Cancer Drugs Ipilimumab And Nivolumab, When Paired In Treatment, Significantly Slow Cancer Progression In Melanoma Patients

A pair of cancer drugs used in combination has shown an ability to shrink tumors in nearly 60 percent of people suffering from advanced melanoma, or skin cancer, doctors say.

The two drugs, nivolumab and ipilimumab, stopped such cancer from showing any signs of advancing for almost a year in an international trial with 945 patients, researchers say.

When the two drugs were combined, the delay in progression was nearly four times that offered by either drug alone, suggesting the remaining life span of people with advanced melanoma could be doubled or even quadrupled, the researchers report in their study published in the New England Journal of Medicine.

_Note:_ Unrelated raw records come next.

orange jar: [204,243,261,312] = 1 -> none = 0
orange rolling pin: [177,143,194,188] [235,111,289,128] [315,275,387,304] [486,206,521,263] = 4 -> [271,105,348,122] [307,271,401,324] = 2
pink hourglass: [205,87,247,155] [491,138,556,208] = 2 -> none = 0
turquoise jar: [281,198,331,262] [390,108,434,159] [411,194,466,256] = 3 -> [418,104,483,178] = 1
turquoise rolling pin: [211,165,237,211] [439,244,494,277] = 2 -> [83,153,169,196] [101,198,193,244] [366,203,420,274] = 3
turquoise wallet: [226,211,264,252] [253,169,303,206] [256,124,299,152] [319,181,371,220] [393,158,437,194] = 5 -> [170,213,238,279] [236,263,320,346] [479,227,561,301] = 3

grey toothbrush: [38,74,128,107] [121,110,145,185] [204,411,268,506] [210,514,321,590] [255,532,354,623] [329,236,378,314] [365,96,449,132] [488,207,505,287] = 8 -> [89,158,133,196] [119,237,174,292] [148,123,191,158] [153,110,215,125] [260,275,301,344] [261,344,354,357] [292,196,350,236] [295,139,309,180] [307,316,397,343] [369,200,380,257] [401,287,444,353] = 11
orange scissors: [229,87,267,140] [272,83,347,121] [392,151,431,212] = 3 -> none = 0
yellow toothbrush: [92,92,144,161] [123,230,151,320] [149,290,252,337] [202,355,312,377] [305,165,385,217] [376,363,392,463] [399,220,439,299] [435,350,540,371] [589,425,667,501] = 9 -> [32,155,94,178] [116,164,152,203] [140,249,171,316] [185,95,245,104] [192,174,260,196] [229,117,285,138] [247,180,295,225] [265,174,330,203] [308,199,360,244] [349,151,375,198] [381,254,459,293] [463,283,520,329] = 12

The researchers did acknowledge that using the two together increased the severity of side effects, meaning the treatment may not be appropriate for patients in otherwise frail health.

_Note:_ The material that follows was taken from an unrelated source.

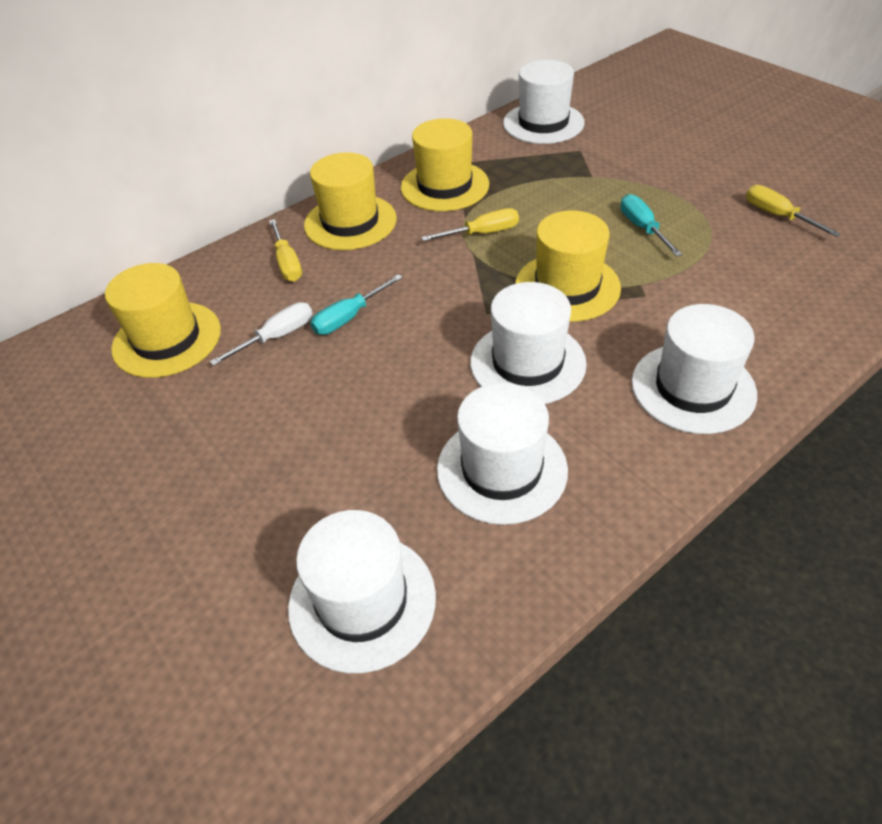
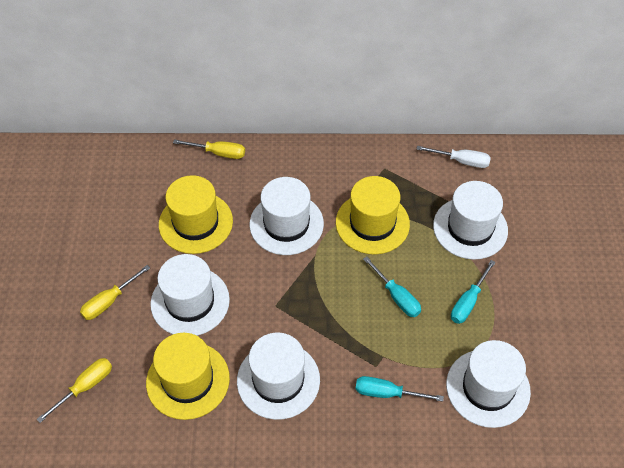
turquoise screwdriver: [310,274,403,335] [620,194,682,257] = 2 -> [355,376,444,402] [363,257,421,317] [451,260,496,324] = 3
yellow hat: [105,263,221,378] [304,152,397,250] [401,118,489,211] [515,211,621,322] = 4 -> [146,333,230,420] [159,175,233,254] [336,176,410,254] = 3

Still, the researchers note there were no deaths reported during the global, large-scale clinical trial.

"This trial was conducted at 137 sites globally, and the safety guidelines that were in place clearly were able to handle these side effects," says study author Dr. Jedd Wolchok, chief of the Melanoma and Immunotherapeutics Service at Memorial Sloan Kettering Cancer Center in New York City. "This treatment can be safely applied in a global setting."

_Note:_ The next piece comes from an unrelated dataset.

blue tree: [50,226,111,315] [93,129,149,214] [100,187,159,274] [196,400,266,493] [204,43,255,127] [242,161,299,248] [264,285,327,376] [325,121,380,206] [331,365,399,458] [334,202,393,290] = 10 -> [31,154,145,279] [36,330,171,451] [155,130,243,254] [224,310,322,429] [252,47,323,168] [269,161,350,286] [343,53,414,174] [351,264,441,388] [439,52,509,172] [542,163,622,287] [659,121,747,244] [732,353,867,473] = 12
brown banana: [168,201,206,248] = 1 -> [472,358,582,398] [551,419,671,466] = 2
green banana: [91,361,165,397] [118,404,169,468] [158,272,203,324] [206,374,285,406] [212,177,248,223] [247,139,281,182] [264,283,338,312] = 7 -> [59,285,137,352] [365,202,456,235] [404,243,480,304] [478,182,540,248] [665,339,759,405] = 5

Melanoma is the most serious form of skin cancer and is one of the most aggressive of all cancers.

The drugs have a particular effect on the human immune system, and using that system in the fight against all cancers is a rapidly growing area of cancer research.

Although a powerful defense against diseases that would assault the body, the immune system includes a number of internal "brakes" that hold it back from attacking healthy tissues in the body, brakes that cancer often takes advantage of to escape detection by the immune system as it spreads.

Both ipilimumab and nivolumab take some of those brakes off, the researchers say.

"By giving these drugs together you are effectively taking two brakes off the immune system rather than one so the immune system is able to recognize tumors it wasn't previously recognizing and react to that and destroy them," says study investigator James Larkin of the Royal Marsden Hospital in Great Britain.

"For immunotherapies, we've never seen tumor shrinkage rates over 50 percent so that's very significant to see," he added.

Much more research is needed to answer some questions, including why some people in the trial responded exceptionally well to the combination therapy while other displayed no improvement at all, the researcher note.

Bristol-Myers Squibb, the manufacturer of both drugs, funded the study.